The right degree of warmth is another plant necessity. The best temperature for plants generally is 86° of the ordinary thermometer (30° Centigrade). This, however, depends upon the plant. The “best temperature” varies with the species and variety. Usually, if the soil is hotter than that, growth stops, and if the greater heat is kept up, the plant dies. When the temperature is lowered, growth ceases before freezing point is reached. Some few plants may be frozen without injury if they are allowed to thaw slowly, but most of them are easily killed by the frost. Too great heat or too much cold acts the same as lack of water; the heat causes too great evaporation, the cold prevents the roots taking in the water.

Shingles stuck in the ground on the sunny side will serve to protect young plants from sun and rain, while cool soil may be had by using the shady places, or by sheltering the ground with flat sheds the roof boards of which have open spaces between them as wide as the boards. This is done in some southern tobacco fields.

It is the law of nature that living cells must have a constant supply of oxygen, that is why a tar wash sometimes kills plants by cutting off the air supply. In the same way, too wet soil or too hard a crust smothers the roots and the plants die. The surface soil should be kept loose and sufficiently dry, so that the air can circulate. If this be prevented, the soil becomes hard and sour and unfit to feed plants.

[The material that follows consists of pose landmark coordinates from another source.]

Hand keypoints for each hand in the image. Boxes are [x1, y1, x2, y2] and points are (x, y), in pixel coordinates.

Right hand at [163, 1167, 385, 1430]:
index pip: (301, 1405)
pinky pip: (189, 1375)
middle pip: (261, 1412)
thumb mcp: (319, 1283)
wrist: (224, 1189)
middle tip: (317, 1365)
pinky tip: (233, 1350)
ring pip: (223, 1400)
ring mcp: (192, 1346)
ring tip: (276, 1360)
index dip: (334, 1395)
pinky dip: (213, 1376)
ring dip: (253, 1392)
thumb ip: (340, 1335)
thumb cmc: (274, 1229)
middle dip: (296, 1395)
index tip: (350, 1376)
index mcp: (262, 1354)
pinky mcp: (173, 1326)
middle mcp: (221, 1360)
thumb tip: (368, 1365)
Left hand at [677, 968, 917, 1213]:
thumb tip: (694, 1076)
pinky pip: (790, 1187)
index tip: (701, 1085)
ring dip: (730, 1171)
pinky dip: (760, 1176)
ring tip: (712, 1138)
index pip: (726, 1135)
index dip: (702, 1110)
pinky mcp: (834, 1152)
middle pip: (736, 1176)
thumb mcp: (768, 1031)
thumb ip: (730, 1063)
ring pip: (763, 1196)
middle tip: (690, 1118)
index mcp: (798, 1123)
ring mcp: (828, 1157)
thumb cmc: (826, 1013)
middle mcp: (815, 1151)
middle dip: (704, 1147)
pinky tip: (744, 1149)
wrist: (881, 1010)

It is of the greatest importance to keep the soil open and loose by proper tillage, so as to make plants healthy and vigorous.

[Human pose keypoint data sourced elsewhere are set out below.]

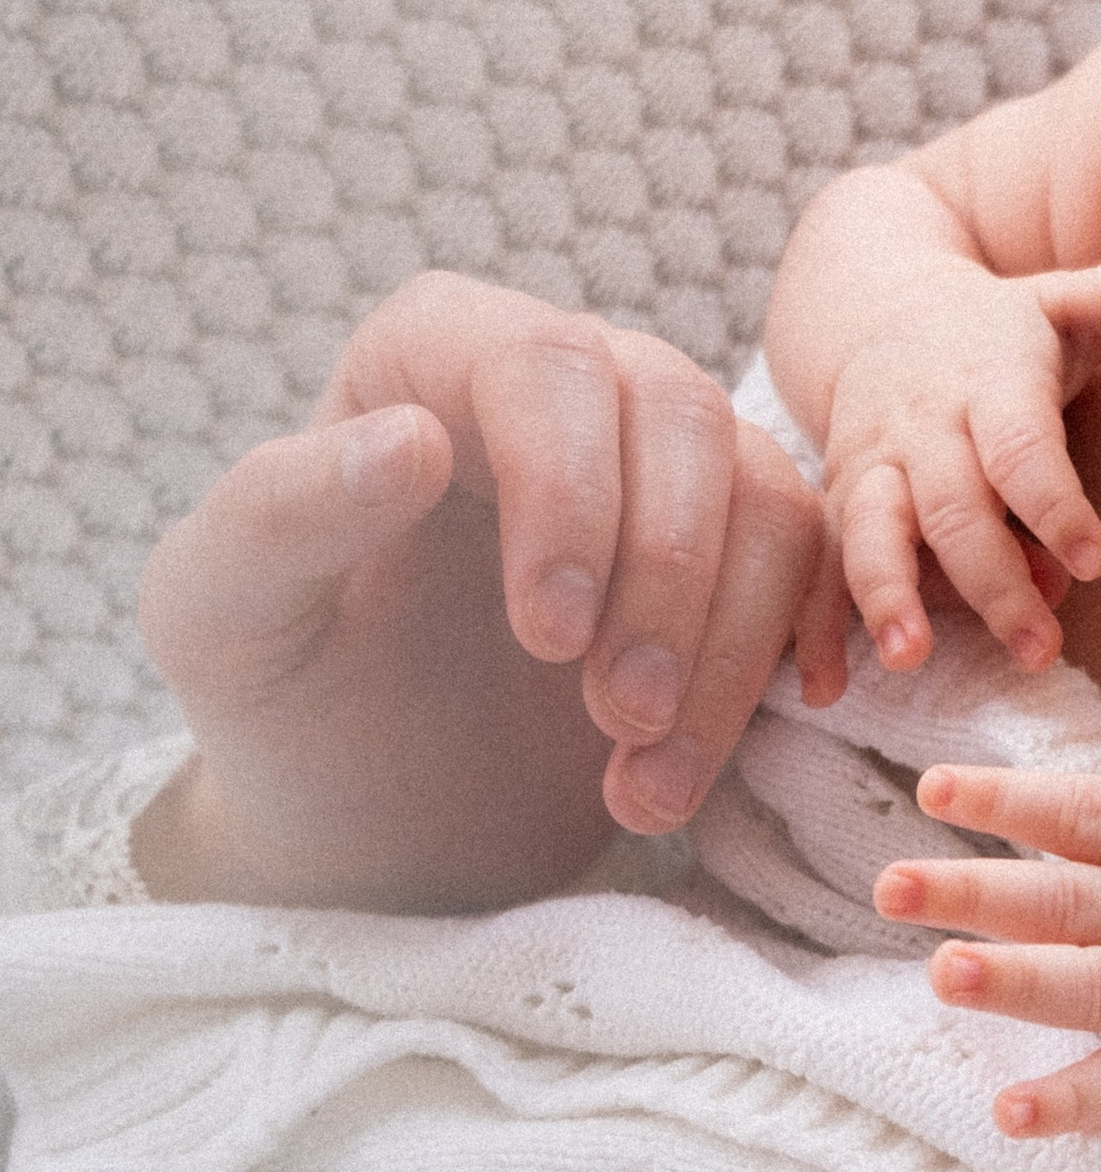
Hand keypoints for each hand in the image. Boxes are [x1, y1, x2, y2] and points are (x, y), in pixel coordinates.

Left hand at [134, 274, 831, 911]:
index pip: (547, 364)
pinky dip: (775, 671)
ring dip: (723, 653)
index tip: (547, 637)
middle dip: (664, 577)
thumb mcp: (223, 610)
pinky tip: (707, 759)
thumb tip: (411, 441)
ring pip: (763, 497)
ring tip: (641, 787)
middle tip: (612, 717)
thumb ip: (283, 511)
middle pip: (679, 411)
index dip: (571, 492)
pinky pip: (807, 572)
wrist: (362, 817)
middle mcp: (564, 382)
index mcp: (433, 355)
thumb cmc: (279, 692)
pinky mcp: (728, 558)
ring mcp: (659, 466)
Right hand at [824, 247, 1100, 675]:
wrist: (878, 312)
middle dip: (991, 580)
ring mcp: (871, 464)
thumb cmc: (1002, 332)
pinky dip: (819, 624)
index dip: (1054, 502)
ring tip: (910, 658)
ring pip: (871, 531)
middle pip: (954, 507)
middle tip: (1037, 650)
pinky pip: (820, 563)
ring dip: (887, 595)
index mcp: (989, 378)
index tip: (1094, 561)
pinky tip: (830, 686)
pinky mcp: (835, 500)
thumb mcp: (1067, 306)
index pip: (1022, 445)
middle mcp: (923, 424)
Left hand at [870, 648, 1100, 1134]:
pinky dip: (1073, 1102)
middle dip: (978, 893)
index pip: (1088, 812)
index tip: (935, 789)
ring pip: (1093, 987)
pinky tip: (1010, 1113)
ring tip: (944, 976)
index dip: (1013, 798)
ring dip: (1018, 984)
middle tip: (890, 886)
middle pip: (1069, 900)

Though plants need air they should be protected from draughts and sudden blasts of air, whether hot or cold. For this reason, the intelligent gardener will consider the effect of wind upon his crops and where necessary will plant windbreaks. If you look about you, you cannot fail to see the ill effects of strong winds in the odd shapes of forest trees; and in badly arranged gardens you will find the same effects in the fruit trees and small fruit bushes and in the stunted crops. Plants shape themselves to their surroundings, and the way they shape themselves is determined by inherited qualities; so it may be said that the success of the plant depends upon its surroundings and upon the seed it came from.

FOOTNOTES:

[3] Note.—In regard to muck soils, it is not a case of excess of nitrogen but lack of potash which makes potash valuable for such. Samuel Fraser.